La partie purement historique raconte les causes de leur exil et l’accueil qu’ils reçurent en foulant le sol indien. Sont retracées ici les différentes étapes qui ont marqué leur histoire depuis le premier séjour au Gujerat avec la jolie légende du bol de lait jusqu’à l’exode vers Bombay où ils vont connaître au XIXe siècle une réussite fulgurante.

 Ils ont vécu en Perse préislamique et ont quitté leur patrie d’origine, il y a environ 1200 ans, au moment de la conquête arabe. Ils ont réussi à ne jamais perdre leur identité tout en se considérant comme citoyens de l’Inde à part entière. S’il est indéniable qu’à la période du Raj britannique, ils se sont projetés sur le mode de vie et la culture occidentale, nombre d’entre eux, et non des moindres, ont participé à la lutte pour l’indépendance. Les figures prestigieuses de cette communauté sont aussi des figures prestigieuses de l’Inde : Dadabhai Naoraji, le « Grand vieil homme de l’Inde », a été le premier Indien à employer l’expression « swaraj » (autonomie), le premier, aussi,  à siéger au Parlement britannique. Il a été Président du Congrès à trois reprises ; Madame Bhikhaiji Cama, ardente nationaliste a été exilée plus de trente ans en Europe ; Homi J. Baba est le père du programme nucléaire indien ; Les Godrej, les Wadia et surtout les Tata comptent parmi les grands négociants du XIXe siècle qui ont bâti de véritables empires. Ils sont à l’origine de l’industrie lourde en Inde et se hissent aujourd’hui parmi les premiers groupes mondiaux.

Leur histoire, c'est aussi leur place dans la nation d'aujourd’hui. Si 10 % des Parsis caracolent toujours au sommet, si la communauté se distingue toujours par son taux d’alphabétisation très élevé, par un taux de professions libérales supérieur à celui d’autres communautés, il n’en reste pas moins qu’ils sont à un tournant de leur histoire qui ne se fait pas sans mal. Evoluant dans un système castéiste, accueillant et bienveillant à condition d’en respecter les règles, les Parsis étaient restés endogames et aucune inquiétude ne les traversait quant à la perte de leur identité.

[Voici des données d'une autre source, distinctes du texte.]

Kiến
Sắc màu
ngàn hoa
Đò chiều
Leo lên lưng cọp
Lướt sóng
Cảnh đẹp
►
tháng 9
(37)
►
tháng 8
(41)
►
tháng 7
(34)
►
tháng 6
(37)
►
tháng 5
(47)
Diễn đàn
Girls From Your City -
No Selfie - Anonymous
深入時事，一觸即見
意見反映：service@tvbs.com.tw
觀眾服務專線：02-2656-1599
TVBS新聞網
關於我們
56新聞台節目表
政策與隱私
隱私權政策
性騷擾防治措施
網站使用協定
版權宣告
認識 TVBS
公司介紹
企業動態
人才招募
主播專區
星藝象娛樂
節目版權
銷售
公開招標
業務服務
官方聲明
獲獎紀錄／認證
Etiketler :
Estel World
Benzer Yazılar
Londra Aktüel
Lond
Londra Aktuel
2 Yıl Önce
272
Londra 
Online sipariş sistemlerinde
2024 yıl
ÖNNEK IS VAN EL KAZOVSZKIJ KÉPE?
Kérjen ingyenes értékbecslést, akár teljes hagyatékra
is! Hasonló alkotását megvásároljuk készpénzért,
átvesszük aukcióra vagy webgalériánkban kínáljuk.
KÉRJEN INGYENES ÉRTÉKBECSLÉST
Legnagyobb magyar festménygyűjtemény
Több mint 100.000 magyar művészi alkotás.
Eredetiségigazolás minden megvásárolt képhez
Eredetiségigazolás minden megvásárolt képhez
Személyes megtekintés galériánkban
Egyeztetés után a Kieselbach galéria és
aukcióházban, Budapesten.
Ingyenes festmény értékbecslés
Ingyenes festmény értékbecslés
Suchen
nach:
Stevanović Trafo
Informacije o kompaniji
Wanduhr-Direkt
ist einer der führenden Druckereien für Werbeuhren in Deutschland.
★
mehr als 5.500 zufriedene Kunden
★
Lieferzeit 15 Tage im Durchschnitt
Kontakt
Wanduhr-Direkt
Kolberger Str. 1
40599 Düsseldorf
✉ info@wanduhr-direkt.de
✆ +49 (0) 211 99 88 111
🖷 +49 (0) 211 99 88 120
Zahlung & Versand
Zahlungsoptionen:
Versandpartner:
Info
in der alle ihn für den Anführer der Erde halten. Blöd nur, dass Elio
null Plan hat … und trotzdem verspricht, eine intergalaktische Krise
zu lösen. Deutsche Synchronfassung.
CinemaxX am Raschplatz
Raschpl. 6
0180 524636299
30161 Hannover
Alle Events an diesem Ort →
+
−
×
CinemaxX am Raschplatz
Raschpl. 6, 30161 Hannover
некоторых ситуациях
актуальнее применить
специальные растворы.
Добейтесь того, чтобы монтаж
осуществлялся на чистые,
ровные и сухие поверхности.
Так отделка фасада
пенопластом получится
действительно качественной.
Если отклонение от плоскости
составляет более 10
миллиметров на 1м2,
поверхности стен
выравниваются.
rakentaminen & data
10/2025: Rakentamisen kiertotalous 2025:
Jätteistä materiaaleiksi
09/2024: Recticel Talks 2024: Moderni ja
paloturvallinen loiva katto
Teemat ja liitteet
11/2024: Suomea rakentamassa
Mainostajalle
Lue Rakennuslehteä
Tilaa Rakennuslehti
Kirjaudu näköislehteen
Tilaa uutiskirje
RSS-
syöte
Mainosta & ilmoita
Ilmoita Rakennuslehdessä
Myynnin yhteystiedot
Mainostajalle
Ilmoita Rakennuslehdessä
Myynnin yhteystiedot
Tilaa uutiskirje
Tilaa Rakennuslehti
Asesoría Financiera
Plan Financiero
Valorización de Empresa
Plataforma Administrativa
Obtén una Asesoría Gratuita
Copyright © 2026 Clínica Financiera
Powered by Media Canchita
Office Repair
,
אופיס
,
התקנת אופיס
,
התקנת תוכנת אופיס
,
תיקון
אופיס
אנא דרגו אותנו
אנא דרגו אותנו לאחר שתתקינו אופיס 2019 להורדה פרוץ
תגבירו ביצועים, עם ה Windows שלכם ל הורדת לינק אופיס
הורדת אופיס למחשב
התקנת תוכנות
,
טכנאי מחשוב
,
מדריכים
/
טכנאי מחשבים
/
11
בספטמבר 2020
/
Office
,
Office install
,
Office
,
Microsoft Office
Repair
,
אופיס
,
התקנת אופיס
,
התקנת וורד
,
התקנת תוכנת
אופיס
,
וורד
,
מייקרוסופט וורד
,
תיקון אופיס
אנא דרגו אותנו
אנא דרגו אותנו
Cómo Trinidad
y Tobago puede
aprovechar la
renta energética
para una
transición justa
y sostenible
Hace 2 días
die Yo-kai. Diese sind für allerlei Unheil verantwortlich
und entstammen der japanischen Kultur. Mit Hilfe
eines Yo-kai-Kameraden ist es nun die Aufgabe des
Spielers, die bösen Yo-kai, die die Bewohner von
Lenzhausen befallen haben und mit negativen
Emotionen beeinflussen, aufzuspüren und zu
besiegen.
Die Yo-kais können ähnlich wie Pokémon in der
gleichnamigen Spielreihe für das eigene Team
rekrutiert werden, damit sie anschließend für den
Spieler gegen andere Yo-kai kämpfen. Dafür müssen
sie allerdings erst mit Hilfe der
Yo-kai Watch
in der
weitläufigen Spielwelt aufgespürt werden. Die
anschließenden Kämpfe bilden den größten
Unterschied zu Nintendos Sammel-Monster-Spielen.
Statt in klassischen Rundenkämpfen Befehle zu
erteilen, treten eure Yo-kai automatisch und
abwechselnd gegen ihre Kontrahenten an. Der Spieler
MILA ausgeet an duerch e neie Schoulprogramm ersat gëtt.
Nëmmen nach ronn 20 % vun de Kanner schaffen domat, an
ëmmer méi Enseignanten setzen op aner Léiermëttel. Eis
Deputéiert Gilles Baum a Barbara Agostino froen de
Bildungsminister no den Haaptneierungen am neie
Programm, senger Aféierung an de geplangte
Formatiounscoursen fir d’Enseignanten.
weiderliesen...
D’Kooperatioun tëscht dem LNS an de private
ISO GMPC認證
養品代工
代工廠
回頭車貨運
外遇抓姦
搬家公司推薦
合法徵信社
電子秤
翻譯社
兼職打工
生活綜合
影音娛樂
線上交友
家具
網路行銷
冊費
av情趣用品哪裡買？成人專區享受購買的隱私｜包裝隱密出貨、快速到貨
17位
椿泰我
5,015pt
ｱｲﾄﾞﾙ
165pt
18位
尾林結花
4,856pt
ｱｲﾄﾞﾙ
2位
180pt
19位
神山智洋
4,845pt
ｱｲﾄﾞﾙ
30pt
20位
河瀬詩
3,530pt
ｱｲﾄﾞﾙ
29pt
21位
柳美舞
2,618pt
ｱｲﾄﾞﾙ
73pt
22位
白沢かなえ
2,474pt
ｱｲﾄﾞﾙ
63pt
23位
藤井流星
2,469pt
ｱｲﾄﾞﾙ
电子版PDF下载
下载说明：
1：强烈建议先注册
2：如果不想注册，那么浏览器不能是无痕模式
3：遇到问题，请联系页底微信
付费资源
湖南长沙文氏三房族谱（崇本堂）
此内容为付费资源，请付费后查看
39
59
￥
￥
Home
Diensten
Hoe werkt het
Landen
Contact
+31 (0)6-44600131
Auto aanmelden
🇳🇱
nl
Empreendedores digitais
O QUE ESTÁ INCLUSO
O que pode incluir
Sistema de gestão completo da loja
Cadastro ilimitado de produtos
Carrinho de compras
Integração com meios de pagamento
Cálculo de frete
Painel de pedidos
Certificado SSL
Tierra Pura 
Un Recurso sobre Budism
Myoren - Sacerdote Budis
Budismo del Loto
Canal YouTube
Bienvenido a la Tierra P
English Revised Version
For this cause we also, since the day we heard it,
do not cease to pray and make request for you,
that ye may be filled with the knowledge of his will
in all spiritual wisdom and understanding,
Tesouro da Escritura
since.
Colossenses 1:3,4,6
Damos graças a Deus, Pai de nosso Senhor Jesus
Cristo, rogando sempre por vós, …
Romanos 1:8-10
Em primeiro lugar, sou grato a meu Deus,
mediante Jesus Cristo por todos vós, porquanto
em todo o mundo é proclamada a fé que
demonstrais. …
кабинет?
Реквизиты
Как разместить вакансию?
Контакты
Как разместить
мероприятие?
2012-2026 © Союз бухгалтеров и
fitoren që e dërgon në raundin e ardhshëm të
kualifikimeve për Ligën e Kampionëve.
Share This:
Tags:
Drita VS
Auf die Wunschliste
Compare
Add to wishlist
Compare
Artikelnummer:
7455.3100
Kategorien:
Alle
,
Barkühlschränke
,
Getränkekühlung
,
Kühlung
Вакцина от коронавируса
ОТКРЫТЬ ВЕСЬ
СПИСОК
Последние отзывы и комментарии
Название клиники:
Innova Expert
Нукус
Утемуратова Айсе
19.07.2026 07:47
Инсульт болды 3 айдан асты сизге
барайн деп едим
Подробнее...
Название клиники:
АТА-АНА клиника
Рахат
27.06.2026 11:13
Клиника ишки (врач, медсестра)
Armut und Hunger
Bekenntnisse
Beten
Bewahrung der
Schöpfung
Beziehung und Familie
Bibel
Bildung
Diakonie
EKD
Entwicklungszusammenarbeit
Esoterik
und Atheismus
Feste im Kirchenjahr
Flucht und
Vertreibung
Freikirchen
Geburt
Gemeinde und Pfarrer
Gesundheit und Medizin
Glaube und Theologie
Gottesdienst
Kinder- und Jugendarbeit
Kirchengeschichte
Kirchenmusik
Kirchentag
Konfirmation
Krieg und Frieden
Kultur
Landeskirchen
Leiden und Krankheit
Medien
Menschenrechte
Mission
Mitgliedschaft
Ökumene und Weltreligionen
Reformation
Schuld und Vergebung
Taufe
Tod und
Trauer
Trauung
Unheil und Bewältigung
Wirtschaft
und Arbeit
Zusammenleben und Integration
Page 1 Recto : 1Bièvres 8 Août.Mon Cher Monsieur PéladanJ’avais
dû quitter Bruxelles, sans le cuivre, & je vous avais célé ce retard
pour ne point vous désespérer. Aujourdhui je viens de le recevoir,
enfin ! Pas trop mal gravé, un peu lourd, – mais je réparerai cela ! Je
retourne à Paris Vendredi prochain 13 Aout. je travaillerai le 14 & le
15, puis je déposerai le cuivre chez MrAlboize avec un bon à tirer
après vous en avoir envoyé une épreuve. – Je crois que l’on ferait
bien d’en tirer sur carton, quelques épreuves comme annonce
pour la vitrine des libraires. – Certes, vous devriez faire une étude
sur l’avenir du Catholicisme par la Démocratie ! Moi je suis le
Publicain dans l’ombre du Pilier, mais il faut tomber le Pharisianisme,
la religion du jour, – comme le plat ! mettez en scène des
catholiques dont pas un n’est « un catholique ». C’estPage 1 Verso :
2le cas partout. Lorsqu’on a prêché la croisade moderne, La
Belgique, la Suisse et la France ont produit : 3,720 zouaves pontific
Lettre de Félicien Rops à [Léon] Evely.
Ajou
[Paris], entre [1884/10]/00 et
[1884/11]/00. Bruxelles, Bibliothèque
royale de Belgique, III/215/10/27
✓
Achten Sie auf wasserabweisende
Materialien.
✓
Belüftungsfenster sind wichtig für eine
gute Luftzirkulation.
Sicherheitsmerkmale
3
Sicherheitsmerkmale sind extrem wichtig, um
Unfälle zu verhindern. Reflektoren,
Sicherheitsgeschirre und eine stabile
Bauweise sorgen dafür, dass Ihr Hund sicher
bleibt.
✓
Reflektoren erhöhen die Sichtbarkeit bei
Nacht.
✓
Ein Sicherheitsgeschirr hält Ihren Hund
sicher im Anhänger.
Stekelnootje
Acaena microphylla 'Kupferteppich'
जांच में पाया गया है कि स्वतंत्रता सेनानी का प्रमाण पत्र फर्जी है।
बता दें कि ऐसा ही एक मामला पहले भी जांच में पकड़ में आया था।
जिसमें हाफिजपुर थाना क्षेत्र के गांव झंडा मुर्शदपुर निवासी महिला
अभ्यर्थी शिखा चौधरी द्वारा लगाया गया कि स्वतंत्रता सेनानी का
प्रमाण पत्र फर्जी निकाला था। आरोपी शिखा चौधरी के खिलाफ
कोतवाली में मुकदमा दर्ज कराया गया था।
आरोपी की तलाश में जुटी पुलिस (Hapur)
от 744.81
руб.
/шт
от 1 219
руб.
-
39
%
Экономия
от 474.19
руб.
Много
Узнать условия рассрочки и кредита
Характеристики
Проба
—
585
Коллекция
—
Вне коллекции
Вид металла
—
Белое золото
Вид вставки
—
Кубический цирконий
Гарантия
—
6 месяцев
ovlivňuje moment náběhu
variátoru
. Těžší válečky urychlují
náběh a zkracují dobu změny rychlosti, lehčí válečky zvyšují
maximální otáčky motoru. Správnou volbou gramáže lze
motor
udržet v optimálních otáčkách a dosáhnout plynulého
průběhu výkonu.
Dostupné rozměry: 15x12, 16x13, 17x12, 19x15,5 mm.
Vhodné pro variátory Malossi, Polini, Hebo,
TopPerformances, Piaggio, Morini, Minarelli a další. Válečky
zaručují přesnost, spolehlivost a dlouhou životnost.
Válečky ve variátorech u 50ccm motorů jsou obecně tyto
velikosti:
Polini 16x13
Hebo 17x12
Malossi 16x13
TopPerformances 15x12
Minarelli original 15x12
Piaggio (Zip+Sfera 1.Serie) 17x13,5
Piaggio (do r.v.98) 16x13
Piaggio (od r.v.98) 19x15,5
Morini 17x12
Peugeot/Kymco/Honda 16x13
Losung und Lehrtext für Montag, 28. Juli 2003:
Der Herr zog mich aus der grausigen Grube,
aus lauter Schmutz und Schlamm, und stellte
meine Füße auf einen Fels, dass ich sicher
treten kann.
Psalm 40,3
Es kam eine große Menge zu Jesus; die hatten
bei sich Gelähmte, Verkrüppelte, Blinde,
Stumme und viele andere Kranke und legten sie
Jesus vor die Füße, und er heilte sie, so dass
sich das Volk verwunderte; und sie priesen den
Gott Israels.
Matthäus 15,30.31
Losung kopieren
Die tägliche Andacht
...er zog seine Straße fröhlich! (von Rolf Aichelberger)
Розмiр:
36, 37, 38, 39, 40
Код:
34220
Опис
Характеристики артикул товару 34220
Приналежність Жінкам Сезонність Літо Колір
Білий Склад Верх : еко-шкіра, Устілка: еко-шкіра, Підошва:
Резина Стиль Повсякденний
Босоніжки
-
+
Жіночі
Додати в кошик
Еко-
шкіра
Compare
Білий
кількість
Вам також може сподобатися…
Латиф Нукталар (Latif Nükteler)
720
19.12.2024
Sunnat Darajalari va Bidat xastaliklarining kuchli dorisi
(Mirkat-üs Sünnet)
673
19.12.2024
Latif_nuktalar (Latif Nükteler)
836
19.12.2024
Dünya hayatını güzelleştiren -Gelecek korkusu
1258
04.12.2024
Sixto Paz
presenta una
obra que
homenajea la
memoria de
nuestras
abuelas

Ces dernières années, les modifications de la société, l’urbanisation accélérée, les mariages mixtes de plus en plus nombreux avec le taux de célibat le plus élevé de l’Inde, mettent en danger leur spécificité. La nature même s’en mêle puisque l’épizootie qui décime les vautours risque de faire disparaître un rituel plusieurs fois millénaire, celui des tours du silence, où les vautours déchiquètent les corps des défunts. Mais les Parsis n’ont sans doute pas dit leur dernier mot. Ceux dont le parcours, ces deux derniers siècles, est un véritable démenti à la phrase de Kipling : « East is east and West is West and never the twain shall meet » sauront-ils une fois de plus relever ce défi, et rester, comme le chantait un des leurs, Freddy Mercury : « the champions »?

L’Unesco, consciente que leur culture est patrimoine de l’humanité, entreprend un programme pour préserver cet héritage et a déclaré l’année 2003, l’année du 3500è anniversaire du zoroastrisme.



[1]  Edition Imago. En librairie à partir du 20 octobre 2003.

[2] Les Parsis, Editions Ernest Ledoux. Paris, 1898.